BEGIN GIVEN DATA
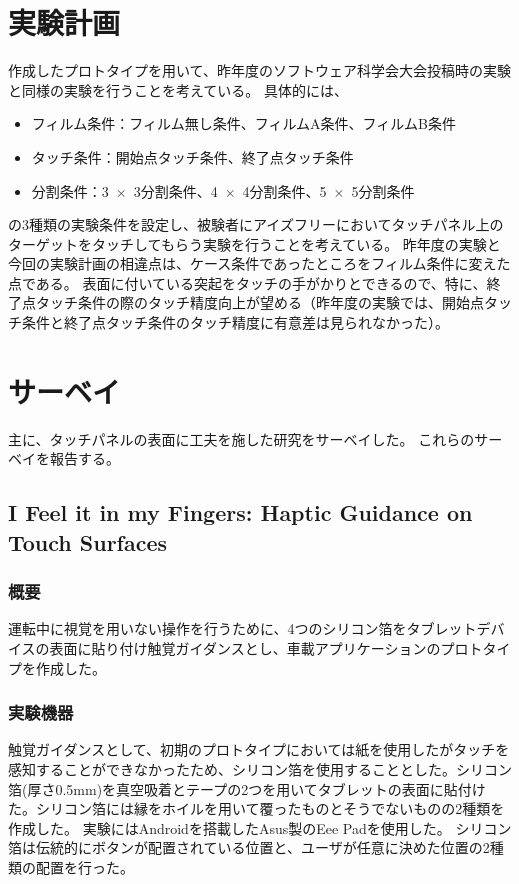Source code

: \documentclass[11pt,a4paper]{jarticle}
\begin{document}
\section{実験計画}
作成したプロトタイプを用いて、昨年度のソフトウェア科学会大会投稿時の実験と同様の実験を行うことを考えている。
具体的には、
\begin{itemize}
	\item フィルム条件：フィルム無し条件、フィルムA条件、フィルムB条件
	\item タッチ条件：開始点タッチ条件、終了点タッチ条件
	\item 分割条件：3~$\times$~3分割条件、4~$\times$~4分割条件、5~$\times$~5分割条件
\end{itemize}
の3種類の実験条件を設定し、被験者にアイズフリーにおいてタッチパネル上のターゲットをタッチしてもらう実験を行うことを考えている。
昨年度の実験と今回の実験計画の相違点は、ケース条件であったところをフィルム条件に変えた点である。
表面に付いている突起をタッチの手がかりとできるので、特に、終了点タッチ条件の際のタッチ精度向上が望める（昨年度の実験では、開始点タッチ条件と終了点タッチ条件のタッチ精度に有意差は見られなかった）。

\section{サーベイ}
主に、タッチパネルの表面に工夫を施した研究をサーベイした。
これらのサーベイを報告する。

\subsection{I Feel it in my Fingers: Haptic Guidance on Touch Surfaces\cite{Zimmermann:2014}}
\subsubsection{概要}
運転中に視覚を用いない操作を行うために、4つのシリコン箔をタブレットデバイスの表面に貼り付け触覚ガイダンスとし、車載アプリケーションのプロトタイプを作成した。


\subsubsection{実験機器}
触覚ガイダンスとして、初期のプロトタイプにおいては紙を使用したがタッチを感知することができなかったため、シリコン箔を使用することとした。シリコン箔(厚さ0.5mm)を真空吸着とテープの2つを用いてタブレットの表面に貼付けた。シリコン箔には縁をホイルを用いて覆ったものとそうでないものの2種類を作成した。
実験にはAndroidを搭載したAsus製のEee Padを使用した。
シリコン箔は伝統的にボタンが配置されている位置と、ユーザが任意に決めた位置の2種類の配置を行った。
\end{document}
END GIVEN DATA
(TASK ITEM): Quote each entry above verbatim and drop the pictures.

(RESPONSE BOX):
Source code

: \documentclass[11pt,a4paper]{jarticle}
\begin{document}
\section{実験計画}
作成したプロトタイプを用いて、昨年度のソフトウェア科学会大会投稿時の実験と同様の実験を行うことを考えている。
具体的には、
\begin{itemize}
	\item フィルム条件：フィルム無し条件、フィルムA条件、フィルムB条件
	\item タッチ条件：開始点タッチ条件、終了点タッチ条件
	\item 分割条件：3~$\times$~3分割条件、4~$\times$~4分割条件、5~$\times$~5分割条件
\end{itemize}
の3種類の実験条件を設定し、被験者にアイズフリーにおいてタッチパネル上のターゲットをタッチしてもらう実験を行うことを考えている。
昨年度の実験と今回の実験計画の相違点は、ケース条件であったところをフィルム条件に変えた点である。
表面に付いている突起をタッチの手がかりとできるので、特に、終了点タッチ条件の際のタッチ精度向上が望める（昨年度の実験では、開始点タッチ条件と終了点タッチ条件のタッチ精度に有意差は見られなかった）。

\section{サーベイ}
主に、タッチパネルの表面に工夫を施した研究をサーベイした。
これらのサーベイを報告する。

\subsection{I Feel it in my Fingers: Haptic Guidance on Touch Surfaces\cite{Zimmermann:2014}}
\subsubsection{概要}
運転中に視覚を用いない操作を行うために、4つのシリコン箔をタブレットデバイスの表面に貼り付け触覚ガイダンスとし、車載アプリケーションのプロトタイプを作成した。


\subsubsection{実験機器}
触覚ガイダンスとして、初期のプロトタイプにおいては紙を使用したがタッチを感知することができなかったため、シリコン箔を使用することとした。シリコン箔(厚さ0.5mm)を真空吸着とテープの2つを用いてタブレットの表面に貼付けた。シリコン箔には縁をホイルを用いて覆ったものとそうでないものの2種類を作成した。
実験にはAndroidを搭載したAsus製のEee Padを使用した。
シリコン箔は伝統的にボタンが配置されている位置と、ユーザが任意に決めた位置の2種類の配置を行った。
\end{document}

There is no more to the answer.